A lungo termine, sono necessari in tutto il mondo grandi investimenti su larga scala in infrastrutture per garantire l’acqua e i servizi igienico-sanitari a popolazioni urbane in crescita. Se le città vogliono mantenere un ruolo di dinamo economica, culturale e politica, questi investimenti devono soprattutto migliorare l’accesso ai servizi essenziali dei cittadini che oggi sono lasciati indietro.

Ma non mancano strategie a breve termine per aiutare le città a rispondere subito alla sfida. E le comunità devono diventare agenti attivi per conoscenza, energia e potere di modellare questa risposta, presente e futura. Prima di tutto, va fornito gratuitamente l’accesso alle strutture idriche e igieniche di base.

E sono utili perfino le misure più semplici come quelle prese in Ruanda, un paese dove solo il 5 percento della popolazione può accedere a impianti sanitari domestici, acqua e sapone. La capitale, Kigali, ha installato stazioni di lavaggio a mano portatili, poste ovunque. In Etiopia, aziende, ristoranti e condomini hanno posizionato acqua e sapone fuori dagli ingressi.

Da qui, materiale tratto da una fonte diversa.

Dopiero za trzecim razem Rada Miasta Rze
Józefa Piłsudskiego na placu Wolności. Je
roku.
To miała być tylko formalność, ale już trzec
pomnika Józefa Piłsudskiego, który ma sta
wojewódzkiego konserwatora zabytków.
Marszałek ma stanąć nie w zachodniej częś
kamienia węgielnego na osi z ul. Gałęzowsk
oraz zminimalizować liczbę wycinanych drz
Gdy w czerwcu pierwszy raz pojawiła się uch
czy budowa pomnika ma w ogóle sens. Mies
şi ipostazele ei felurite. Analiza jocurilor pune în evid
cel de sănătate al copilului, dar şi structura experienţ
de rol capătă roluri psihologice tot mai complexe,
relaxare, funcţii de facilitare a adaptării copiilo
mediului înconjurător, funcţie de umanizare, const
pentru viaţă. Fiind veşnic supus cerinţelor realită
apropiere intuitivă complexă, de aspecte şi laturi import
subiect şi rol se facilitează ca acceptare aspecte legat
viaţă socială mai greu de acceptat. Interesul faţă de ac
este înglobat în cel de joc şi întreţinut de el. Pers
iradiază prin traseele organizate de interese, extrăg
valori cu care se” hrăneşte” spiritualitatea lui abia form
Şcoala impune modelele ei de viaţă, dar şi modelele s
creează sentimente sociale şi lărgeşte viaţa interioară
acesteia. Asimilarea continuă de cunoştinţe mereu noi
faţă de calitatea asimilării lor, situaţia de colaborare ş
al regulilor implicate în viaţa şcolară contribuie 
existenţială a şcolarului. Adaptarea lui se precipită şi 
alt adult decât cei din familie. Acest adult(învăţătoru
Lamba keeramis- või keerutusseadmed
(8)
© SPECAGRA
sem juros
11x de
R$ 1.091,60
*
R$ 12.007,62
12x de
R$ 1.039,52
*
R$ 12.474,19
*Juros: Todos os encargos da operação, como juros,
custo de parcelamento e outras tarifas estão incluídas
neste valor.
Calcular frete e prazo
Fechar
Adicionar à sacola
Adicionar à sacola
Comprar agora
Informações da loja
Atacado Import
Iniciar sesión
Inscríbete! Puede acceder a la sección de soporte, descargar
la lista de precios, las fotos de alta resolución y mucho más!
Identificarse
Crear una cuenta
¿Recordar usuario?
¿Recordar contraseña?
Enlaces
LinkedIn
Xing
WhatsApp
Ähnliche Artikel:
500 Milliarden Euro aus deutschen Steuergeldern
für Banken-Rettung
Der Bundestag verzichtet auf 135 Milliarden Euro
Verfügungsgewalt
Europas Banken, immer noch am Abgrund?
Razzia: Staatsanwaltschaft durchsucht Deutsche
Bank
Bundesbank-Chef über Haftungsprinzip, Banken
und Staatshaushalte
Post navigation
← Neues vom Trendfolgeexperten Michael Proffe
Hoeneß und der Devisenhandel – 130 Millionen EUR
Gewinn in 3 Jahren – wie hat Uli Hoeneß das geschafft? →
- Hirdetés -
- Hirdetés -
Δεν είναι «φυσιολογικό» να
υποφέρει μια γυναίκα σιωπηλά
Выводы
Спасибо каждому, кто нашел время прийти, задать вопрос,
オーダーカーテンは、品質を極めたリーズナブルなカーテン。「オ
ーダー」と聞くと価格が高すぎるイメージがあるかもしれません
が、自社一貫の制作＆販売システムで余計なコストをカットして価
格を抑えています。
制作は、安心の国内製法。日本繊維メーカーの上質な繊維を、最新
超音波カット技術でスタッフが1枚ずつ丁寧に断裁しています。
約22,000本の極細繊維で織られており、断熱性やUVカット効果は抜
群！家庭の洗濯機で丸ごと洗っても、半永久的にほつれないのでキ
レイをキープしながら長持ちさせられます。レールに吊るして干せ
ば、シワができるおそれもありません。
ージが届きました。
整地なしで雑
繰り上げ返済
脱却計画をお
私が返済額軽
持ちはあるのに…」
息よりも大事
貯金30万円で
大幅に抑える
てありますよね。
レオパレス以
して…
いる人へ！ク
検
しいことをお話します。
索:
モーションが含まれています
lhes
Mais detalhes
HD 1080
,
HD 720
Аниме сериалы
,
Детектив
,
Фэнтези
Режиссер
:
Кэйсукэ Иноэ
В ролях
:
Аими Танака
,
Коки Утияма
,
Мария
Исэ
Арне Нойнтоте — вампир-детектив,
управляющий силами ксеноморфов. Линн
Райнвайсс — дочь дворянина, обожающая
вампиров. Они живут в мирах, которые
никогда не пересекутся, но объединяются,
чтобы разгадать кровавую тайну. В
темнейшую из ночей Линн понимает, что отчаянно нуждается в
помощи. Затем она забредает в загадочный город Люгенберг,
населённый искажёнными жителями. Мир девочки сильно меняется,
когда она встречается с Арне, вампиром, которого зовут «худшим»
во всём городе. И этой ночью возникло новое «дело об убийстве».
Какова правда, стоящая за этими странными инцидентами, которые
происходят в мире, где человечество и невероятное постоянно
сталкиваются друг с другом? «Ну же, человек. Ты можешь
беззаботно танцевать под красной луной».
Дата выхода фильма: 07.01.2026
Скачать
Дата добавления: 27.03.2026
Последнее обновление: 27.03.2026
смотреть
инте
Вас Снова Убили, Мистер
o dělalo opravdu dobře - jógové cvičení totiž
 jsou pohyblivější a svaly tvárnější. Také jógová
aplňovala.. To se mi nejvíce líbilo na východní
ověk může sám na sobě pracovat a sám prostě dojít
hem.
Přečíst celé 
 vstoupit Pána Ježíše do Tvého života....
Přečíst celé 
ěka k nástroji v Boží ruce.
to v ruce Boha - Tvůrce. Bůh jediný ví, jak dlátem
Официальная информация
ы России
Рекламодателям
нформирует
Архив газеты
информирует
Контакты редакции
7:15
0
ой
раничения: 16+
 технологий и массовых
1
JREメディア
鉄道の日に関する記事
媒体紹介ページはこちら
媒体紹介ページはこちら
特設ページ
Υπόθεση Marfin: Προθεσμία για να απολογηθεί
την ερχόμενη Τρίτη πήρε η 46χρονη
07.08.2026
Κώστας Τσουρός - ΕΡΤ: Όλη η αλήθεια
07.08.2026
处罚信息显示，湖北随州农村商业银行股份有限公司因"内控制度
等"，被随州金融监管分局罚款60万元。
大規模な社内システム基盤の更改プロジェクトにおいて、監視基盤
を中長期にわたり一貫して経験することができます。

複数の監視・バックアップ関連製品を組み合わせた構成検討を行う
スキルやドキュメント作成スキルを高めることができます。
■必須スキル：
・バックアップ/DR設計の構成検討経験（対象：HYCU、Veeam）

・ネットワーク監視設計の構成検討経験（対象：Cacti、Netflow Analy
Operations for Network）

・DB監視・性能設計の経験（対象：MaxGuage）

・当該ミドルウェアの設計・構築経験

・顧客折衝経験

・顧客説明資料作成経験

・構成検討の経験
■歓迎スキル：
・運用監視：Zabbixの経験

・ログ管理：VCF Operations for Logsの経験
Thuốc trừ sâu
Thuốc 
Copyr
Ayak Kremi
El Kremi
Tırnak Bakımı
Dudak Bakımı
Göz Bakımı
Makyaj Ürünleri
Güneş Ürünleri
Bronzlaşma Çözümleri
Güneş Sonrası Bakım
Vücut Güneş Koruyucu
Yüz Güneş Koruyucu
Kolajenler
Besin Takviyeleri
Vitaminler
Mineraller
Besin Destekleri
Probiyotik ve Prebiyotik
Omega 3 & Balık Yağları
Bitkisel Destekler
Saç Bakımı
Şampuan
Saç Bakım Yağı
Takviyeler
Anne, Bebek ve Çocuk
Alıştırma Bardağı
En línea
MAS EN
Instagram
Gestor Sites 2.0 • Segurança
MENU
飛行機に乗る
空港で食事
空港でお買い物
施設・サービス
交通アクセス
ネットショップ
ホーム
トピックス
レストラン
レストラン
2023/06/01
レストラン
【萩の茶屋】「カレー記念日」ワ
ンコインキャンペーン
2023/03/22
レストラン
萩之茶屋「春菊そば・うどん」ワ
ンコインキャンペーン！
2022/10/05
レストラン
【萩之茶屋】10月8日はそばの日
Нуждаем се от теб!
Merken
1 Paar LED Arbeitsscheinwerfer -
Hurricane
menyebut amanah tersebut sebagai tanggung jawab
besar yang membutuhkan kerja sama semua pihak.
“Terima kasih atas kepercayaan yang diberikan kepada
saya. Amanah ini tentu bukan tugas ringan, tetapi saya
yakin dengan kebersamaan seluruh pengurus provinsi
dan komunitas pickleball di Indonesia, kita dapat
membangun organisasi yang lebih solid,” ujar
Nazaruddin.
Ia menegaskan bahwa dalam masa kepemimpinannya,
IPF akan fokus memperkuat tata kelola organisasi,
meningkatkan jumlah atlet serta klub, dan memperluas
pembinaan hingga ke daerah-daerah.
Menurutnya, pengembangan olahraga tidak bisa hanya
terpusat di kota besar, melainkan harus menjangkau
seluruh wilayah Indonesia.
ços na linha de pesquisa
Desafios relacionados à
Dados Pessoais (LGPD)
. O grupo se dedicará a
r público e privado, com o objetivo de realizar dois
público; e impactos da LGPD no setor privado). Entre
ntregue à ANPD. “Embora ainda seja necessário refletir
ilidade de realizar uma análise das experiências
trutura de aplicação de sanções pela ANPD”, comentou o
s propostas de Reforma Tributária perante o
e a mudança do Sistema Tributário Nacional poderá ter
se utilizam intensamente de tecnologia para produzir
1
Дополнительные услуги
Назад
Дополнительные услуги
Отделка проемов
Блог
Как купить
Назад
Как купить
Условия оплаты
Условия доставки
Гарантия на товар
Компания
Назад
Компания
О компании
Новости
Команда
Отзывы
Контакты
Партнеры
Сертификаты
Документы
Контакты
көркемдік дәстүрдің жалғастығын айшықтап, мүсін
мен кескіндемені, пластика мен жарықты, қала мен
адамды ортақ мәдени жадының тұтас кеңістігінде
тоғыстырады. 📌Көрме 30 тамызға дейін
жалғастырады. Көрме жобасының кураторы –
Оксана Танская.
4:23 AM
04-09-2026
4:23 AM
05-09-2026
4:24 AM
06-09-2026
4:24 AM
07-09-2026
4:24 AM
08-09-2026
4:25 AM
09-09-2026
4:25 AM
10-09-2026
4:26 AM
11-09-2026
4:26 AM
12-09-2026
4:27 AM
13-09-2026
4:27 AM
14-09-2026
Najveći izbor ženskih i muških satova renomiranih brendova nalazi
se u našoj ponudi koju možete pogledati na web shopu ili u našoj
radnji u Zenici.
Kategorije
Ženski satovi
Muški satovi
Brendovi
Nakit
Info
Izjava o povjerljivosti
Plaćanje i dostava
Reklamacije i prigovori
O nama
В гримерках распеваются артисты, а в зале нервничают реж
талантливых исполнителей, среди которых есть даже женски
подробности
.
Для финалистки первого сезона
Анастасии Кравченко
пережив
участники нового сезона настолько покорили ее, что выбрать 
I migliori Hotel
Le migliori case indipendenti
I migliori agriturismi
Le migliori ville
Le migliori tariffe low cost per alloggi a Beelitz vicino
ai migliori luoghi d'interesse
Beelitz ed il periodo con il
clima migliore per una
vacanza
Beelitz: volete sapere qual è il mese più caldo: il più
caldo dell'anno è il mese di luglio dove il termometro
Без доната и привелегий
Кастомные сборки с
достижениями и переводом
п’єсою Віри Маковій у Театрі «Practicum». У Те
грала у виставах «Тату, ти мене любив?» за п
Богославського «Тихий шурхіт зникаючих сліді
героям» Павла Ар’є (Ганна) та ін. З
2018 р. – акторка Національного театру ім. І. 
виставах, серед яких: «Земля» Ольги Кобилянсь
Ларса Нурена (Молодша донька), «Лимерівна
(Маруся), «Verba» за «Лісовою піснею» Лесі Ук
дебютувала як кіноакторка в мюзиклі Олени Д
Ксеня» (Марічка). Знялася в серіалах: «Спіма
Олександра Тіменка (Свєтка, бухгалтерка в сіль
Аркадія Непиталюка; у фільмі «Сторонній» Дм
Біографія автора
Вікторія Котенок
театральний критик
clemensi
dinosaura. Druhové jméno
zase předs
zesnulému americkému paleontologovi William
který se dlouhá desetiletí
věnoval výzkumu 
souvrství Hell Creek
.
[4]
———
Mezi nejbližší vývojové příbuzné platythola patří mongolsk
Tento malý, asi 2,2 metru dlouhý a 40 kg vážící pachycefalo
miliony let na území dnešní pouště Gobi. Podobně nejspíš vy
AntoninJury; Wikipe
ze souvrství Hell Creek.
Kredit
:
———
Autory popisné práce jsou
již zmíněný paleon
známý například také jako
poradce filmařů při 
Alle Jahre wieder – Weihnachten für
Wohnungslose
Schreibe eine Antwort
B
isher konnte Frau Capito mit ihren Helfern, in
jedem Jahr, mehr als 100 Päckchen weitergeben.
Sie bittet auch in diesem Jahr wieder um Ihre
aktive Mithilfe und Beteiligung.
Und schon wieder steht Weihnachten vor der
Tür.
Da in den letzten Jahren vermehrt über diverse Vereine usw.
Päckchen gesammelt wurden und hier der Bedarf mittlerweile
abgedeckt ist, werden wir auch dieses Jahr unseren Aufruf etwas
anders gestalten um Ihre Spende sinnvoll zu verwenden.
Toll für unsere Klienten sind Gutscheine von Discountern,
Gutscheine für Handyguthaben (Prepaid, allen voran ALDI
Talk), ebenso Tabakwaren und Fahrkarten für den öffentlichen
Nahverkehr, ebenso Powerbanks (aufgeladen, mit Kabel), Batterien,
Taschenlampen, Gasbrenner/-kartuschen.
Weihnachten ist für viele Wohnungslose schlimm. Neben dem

Sono forme di risposta rapida in grado di fornire un sollievo immediato, specialmente nei quartieri poveri e vulnerabili. E le agenzie pubbliche dovrebbero operare sulle reti di servizi privati e alternativi per accelerare l’erogazione del servizio gratuito.

Un recente rapporto dell’American Water Works Association (Awwa) ha stimato le conseguenze economiche della pandemia sull’industria dell’acqua. Nel suo complesso, l’impatto finanziario, attuale e futuro sul comparto dell’acqua potabile e della depurazione potrebbe superare 27 miliardi di dollari nei soli Stati Uniti.

In Europa mancano ancora valutazioni accurate e complessive, ma è del tutto verosimile pensare a stime non troppo diverse. Gli investimenti necessari in Europa e negli Usa tarperanno le ali a quelli necessari nei paesi meno sviluppati?

La crisi sanitaria globale può dare una svolta per affrontare con decisione la sfida di lungo periodo posta dalla gestione delle risorse idriche. La Terra è ancora incapace di fornire acqua e servizi igienico-sanitari sicuri e convenienti per tutti.

L’ondata di interesse, assieme a investimenti potenzialmente massicci da parte di imprenditori e governi per mitigare i rischi e aiutare le economie in difficoltà, potrebbe offrire una rara opportunità per lo sviluppo di politiche più efficaci ed eque di gestione delle acque.